[WORK TO COMPLETE] Look for "Ramirez" in the material below and show each line that contains it.

[STUDY MATERIAL]
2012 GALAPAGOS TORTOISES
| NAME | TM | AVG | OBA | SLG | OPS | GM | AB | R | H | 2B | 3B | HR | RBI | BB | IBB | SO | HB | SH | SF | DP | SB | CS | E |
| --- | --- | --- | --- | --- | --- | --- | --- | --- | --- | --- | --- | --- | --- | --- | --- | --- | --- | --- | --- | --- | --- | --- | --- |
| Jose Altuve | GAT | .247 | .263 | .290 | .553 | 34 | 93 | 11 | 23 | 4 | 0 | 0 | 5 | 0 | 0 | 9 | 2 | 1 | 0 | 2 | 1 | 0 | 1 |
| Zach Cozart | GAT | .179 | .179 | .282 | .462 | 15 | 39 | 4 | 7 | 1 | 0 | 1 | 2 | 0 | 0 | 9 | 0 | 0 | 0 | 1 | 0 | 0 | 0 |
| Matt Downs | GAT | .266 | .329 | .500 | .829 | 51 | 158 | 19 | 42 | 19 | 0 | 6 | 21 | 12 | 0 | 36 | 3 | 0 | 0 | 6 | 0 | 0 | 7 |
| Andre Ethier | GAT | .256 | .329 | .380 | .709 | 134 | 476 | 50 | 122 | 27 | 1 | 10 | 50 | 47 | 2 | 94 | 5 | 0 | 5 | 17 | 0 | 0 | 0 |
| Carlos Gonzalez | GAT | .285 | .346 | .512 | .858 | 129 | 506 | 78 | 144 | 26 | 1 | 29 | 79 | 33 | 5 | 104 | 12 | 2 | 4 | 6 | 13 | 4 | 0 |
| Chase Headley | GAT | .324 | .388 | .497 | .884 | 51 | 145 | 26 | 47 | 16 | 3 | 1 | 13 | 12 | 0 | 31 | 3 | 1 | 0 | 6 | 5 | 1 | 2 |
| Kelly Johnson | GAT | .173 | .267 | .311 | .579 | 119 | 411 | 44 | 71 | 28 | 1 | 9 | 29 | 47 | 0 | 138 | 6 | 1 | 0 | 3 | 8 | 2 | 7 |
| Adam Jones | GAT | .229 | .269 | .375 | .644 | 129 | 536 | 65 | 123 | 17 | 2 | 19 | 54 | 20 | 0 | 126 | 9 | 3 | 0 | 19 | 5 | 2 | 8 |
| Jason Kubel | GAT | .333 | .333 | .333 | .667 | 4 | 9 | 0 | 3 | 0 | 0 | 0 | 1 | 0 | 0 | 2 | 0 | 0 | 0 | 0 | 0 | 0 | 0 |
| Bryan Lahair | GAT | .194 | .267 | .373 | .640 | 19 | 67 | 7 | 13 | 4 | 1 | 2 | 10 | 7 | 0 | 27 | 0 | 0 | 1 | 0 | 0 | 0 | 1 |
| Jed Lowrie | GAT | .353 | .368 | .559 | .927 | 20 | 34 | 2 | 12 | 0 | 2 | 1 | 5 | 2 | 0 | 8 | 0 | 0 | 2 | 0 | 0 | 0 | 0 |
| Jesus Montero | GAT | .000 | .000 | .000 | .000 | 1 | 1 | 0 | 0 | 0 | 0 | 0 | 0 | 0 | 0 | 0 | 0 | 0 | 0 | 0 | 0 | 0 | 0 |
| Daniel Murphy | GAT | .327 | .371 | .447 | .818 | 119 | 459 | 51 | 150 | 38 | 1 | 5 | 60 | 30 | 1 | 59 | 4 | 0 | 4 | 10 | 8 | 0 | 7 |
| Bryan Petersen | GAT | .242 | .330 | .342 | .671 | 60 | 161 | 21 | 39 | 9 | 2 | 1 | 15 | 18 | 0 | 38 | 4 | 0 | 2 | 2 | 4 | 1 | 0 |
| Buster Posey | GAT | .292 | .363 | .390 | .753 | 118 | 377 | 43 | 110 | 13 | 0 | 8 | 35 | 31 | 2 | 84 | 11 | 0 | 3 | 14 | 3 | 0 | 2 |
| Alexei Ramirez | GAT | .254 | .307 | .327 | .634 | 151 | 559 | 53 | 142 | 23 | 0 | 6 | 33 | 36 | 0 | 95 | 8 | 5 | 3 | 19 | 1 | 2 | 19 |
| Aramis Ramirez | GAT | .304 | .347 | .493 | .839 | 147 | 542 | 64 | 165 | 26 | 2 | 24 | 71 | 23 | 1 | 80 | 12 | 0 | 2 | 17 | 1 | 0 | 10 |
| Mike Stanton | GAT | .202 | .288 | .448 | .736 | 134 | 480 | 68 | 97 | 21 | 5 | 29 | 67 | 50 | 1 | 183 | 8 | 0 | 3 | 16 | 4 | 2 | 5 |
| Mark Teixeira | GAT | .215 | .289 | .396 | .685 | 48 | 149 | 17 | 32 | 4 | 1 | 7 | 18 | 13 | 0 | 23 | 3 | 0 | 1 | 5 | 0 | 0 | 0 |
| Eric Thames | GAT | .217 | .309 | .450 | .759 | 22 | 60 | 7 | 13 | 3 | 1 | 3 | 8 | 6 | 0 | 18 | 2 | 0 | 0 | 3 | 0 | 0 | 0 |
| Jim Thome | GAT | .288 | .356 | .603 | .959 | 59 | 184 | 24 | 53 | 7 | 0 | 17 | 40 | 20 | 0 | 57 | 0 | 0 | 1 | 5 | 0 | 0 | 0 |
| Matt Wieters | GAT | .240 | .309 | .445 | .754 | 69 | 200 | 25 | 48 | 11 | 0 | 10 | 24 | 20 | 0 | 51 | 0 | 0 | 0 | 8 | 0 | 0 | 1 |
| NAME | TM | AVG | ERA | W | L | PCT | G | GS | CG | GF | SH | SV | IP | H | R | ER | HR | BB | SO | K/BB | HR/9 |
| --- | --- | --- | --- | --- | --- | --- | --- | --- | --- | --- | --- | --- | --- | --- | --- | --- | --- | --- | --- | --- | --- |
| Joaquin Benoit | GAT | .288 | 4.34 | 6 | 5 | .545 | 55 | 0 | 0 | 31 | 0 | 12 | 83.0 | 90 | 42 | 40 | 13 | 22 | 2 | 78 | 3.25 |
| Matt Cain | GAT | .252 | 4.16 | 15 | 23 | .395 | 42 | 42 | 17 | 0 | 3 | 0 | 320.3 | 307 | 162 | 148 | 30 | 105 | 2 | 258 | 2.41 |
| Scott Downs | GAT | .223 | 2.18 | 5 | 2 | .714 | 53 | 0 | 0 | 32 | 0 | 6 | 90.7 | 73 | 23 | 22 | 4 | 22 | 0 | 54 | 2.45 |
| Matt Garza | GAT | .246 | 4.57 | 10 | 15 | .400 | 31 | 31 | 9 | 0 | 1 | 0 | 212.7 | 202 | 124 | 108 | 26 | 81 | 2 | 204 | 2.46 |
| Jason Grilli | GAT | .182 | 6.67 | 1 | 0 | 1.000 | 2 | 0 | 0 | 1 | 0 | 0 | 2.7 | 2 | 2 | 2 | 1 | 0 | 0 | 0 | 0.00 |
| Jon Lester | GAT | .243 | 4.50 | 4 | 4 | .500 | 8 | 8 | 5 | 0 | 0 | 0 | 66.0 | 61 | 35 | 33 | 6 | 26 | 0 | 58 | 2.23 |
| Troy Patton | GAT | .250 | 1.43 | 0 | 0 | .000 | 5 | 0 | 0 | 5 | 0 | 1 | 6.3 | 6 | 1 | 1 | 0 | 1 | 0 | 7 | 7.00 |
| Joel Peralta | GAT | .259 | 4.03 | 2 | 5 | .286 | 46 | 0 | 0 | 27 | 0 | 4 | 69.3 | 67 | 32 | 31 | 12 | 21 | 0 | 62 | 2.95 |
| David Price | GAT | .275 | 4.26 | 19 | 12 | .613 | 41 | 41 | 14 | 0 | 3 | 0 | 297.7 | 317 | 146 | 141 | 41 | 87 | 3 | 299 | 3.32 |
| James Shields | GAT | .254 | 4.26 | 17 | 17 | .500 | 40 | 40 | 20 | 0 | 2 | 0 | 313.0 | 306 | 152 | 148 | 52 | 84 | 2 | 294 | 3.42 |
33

[RESULT FOR THIS EXERCISE]
| Alexei Ramirez | GAT | .254 | .307 | .327 | .634 | 151 | 559 | 53 | 142 | 23 | 0 | 6 | 33 | 36 | 0 | 95 | 8 | 5 | 3 | 19 | 1 | 2 | 19 |
| Aramis Ramirez | GAT | .304 | .347 | .493 | .839 | 147 | 542 | 64 | 165 | 26 | 2 | 24 | 71 | 23 | 1 | 80 | 12 | 0 | 2 | 17 | 1 | 0 | 10 |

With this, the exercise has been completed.